“Desire paths” or “desire lines” as they are known in architecture, are pathways and roads created by use, rather than by design. They’re found everywhere that people have walked, biked or driven: worn pathways through the woods where hikers have found a shortcut, corners cut by lazy pedestrians and dirt paths that slice diagonally across fields instead of going all the way around.
There are several desire paths to be found on Willamette’s campus, some of which are more appreciated by the Grounds staff than others. One of the most used, a path that skirted around the wall between Jackson Plaza and the University Center, was removed this past summer, replaced with grass and blocked by rocks. Some students expressed disappointment at this change, but according to Grounds Manager Jim Andersen, there were reasons for the improvements.
“With the constant use, the compacted soil [of the path] could not grow grass, and this became an unsightly mud pit in the wet months of the year,” Andersen said. He added that students would then track mud across the sidewalks and visitors coming to Jackson Plaza would have an unpleasant impression of Willamette’s grounds.
The Jackson path also posed a danger to pedestrians walking by the UC.
“We had observed pedestrians and cyclists using this pathway and coming on to the sidewalks from the grass. People walking on the sidewalks were not expecting a cyclist to be coming upon them from that direction,” Andersen said.
However, there are places on campus where the Grounds staff have decided to work with the students’ desire paths rather than get rid of them. According to Andersen, the stepping stone path that leads down from Belknap toward Rogers Music Center was once an informal path that the facilities crew opted to keep. Now students can easily cross the hillside without eroding the landscaping.
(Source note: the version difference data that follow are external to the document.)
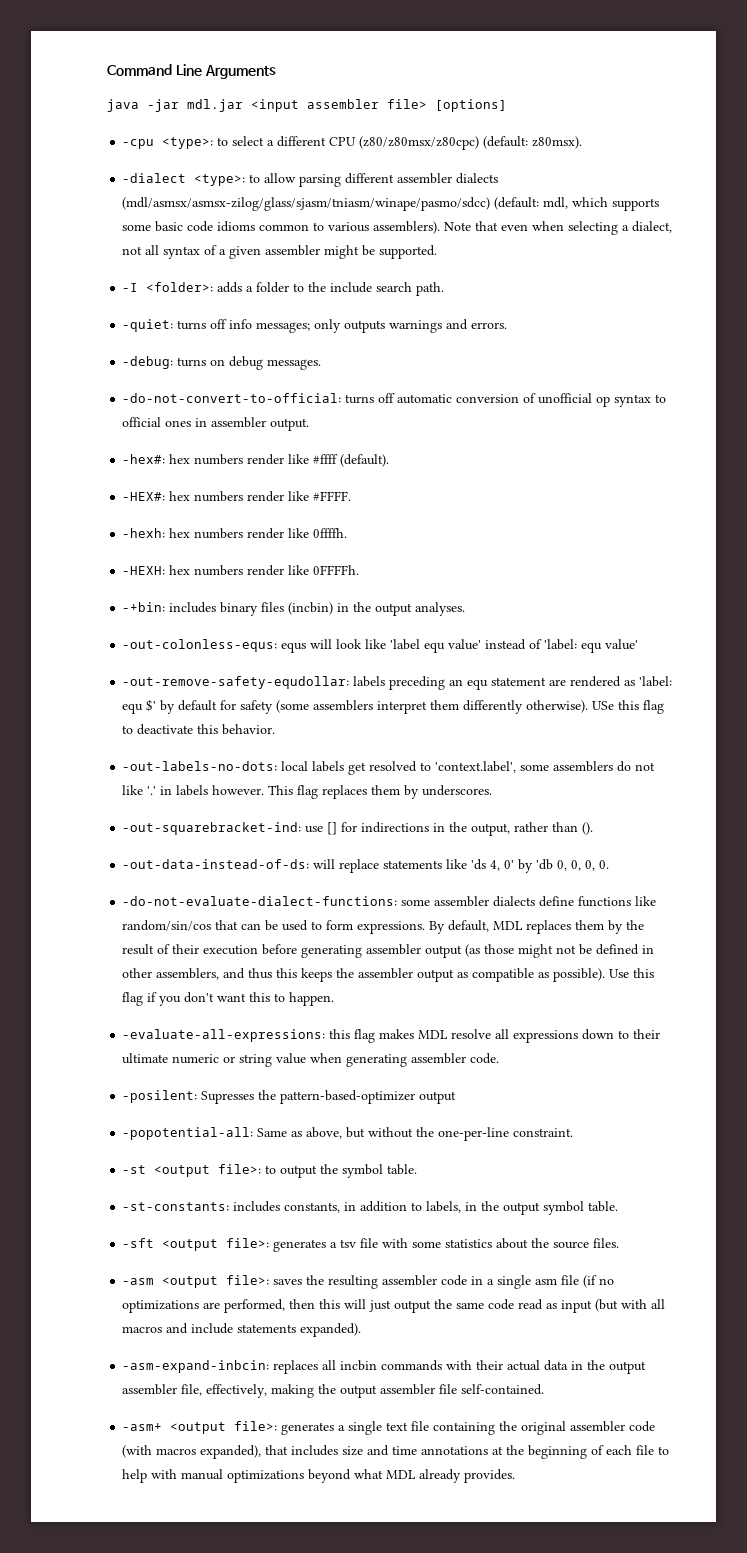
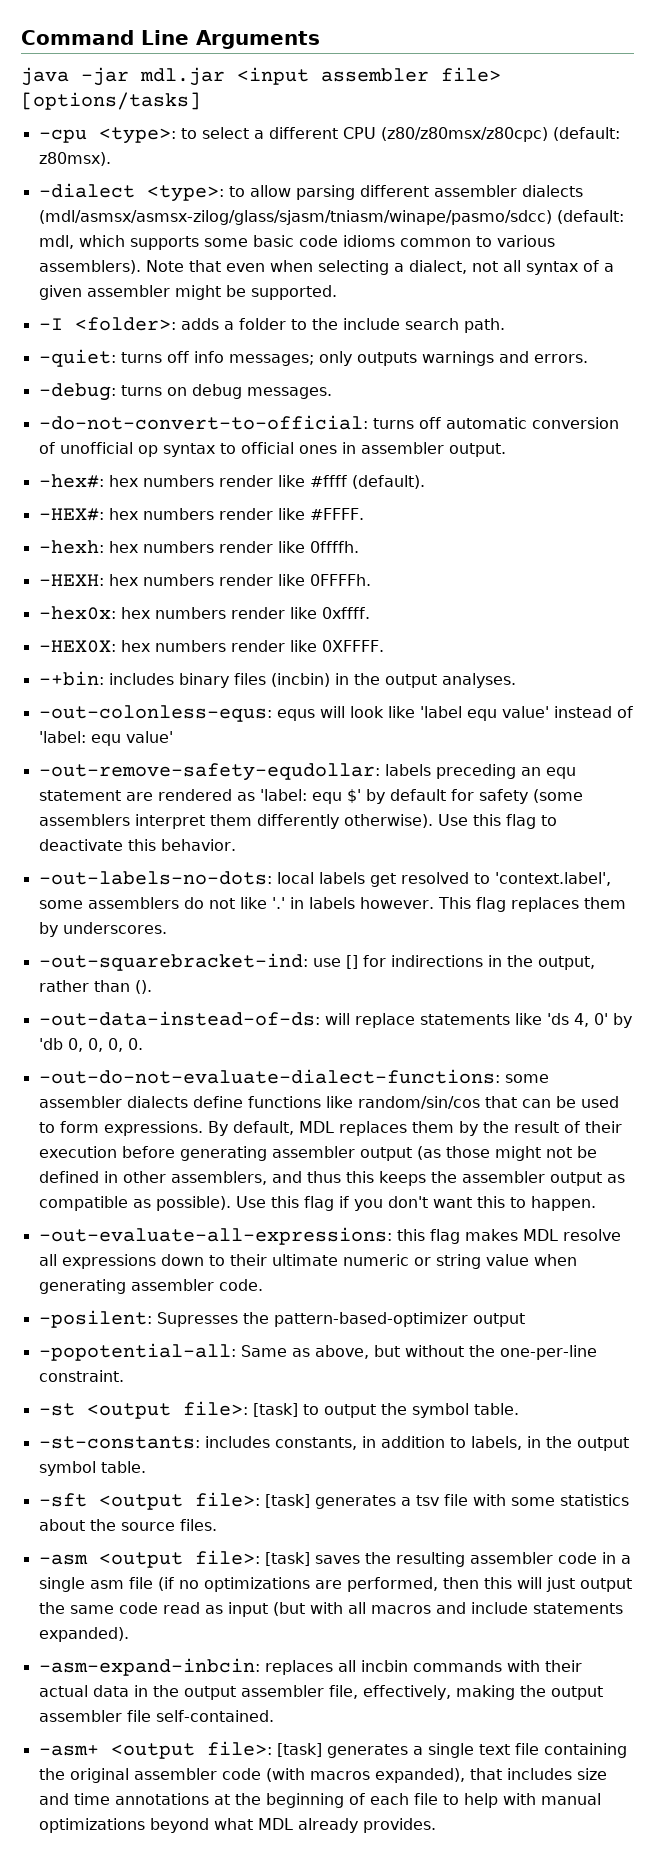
[435,99,507,112] [options] -> [21,92,201,110] [options/tasks]
(360, 570) none -> [38,606,370,620] [38,640,384,653] // -hex0x: hex numbers render like 0xffff. // -HEX0X: hex numbers render like 0XFFFF.
[592,701,615,710] USe -> [437,814,468,826] Use
[122,896,398,906] -do-not-evaluate-dialect-functions: -> [38,1069,500,1084] -out-do-not-evaluate-dialect-functions:
[122,1029,326,1042] -evaluate-all-expressions: -> [38,1227,392,1245] -out-evaluate-all-expressions:
(262, 1169) none -> [252,1403,298,1417] [task]
(270, 1243) none -> [264,1494,310,1508] [task]
(270, 1280) none -> [264,1552,310,1566] [task]
(278, 1426) none -> [276,1743,322,1757] [task]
This phenomenon is so common on college campuses that many have actually used the desire paths to help plan the campus from the beginning. For example, the Ohio State University features an oval quad criss-crossed with sidewalks. According to John Herrick, the Executive Director of Campus Planning at OSU, when the quad was designed in 1914 the designer noticed that students had worn paths across the center of the quad. Rather than try to keep the students off the grass–certainly a losing battle–he designed pathways that followed the students’ tracks.
These paths can also be irritating to city planners: they often erode grass in parks and create ugly, muddy ruts, and tramping wildly through natural areas can harm the native plants. But according to urban planning expert Janette Sadik-Khan, desire paths have also been used to inform city planning, as with Broadway in New York City. The famous street was originally a desire line between settlements, and it now cuts at an angle across the regular grid of the city.
Why are there so many desire paths on college campuses? Perhaps students rushing from class to class can’t be bothered to stick to sidewalks. Or maybe it’s just a human instinct. These paths appear all over the world and fascinate people wherever they exist. Along with “desire paths,” they are called “pirate paths” in parts of the U.S., kemonomichi or “beast trails” in Japan, chemins de l’âne or “donkey paths” in France and Olifantenpad or “elephant trails” in the Netherlands.
So if you choose to take a shortcut to class tomorrow, you’re in good company. Just try to avoid killing native plants, stepping in gardens or adding to any muddy ruts that have begun to form. Desire paths can make the world–and Willamette’s campus–more interesting and more efficient.